= Alan L. Boeckmann =

American chief executive

Alan L. Boeckmann served as the chief executive officer and chairman of Fluor Corporation between 2002 and 2011. He retired from Fluor in 2012.

Boeckmann became employed by the company in 1979 and served in various positions before his appointment as the chief executive officer. These positions included president, chief operating officer, chief executive officer of Fluor Daniel, and group president, Energy & Chemicals. In addition to his service with Fluor, he also serves as a director of BNSF and BHP.
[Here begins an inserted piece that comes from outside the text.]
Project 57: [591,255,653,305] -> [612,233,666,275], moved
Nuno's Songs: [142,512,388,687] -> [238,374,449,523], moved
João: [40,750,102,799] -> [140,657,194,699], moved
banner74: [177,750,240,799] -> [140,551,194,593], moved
Immediately upon his employment at Fluor, he began working on an Exxon fuels expansion project. Because he began the project at the office and then relocated to the worksite in Baytown, Texas, he was able to oversee the project from beginning to end. Within a few years of employment, he gained experience from travelling around the world to locations such as South Africa and Venezuela to work on various projects. One of his accomplishments involves the initiation of the company's use of a three-dimensional plant design that increased the company's global effectiveness.

In March 2019, he was elected to Fluor’s board of directors.

Boeckmann joined the board of BP in 2014.

==Education==
Boeckmann attended the University of Arizona and received his undergraduate degree in electrical engineering.

==Compensation==
While CEO of Fluor in 2009, Boeckmann earned a total compensation of $9,443,358, which included a base salary of $1,248,042, a cash bonus of $6,873,200, stocks granted of $2,133,083, options granted of $2,133,020, and other compensation of $265,933.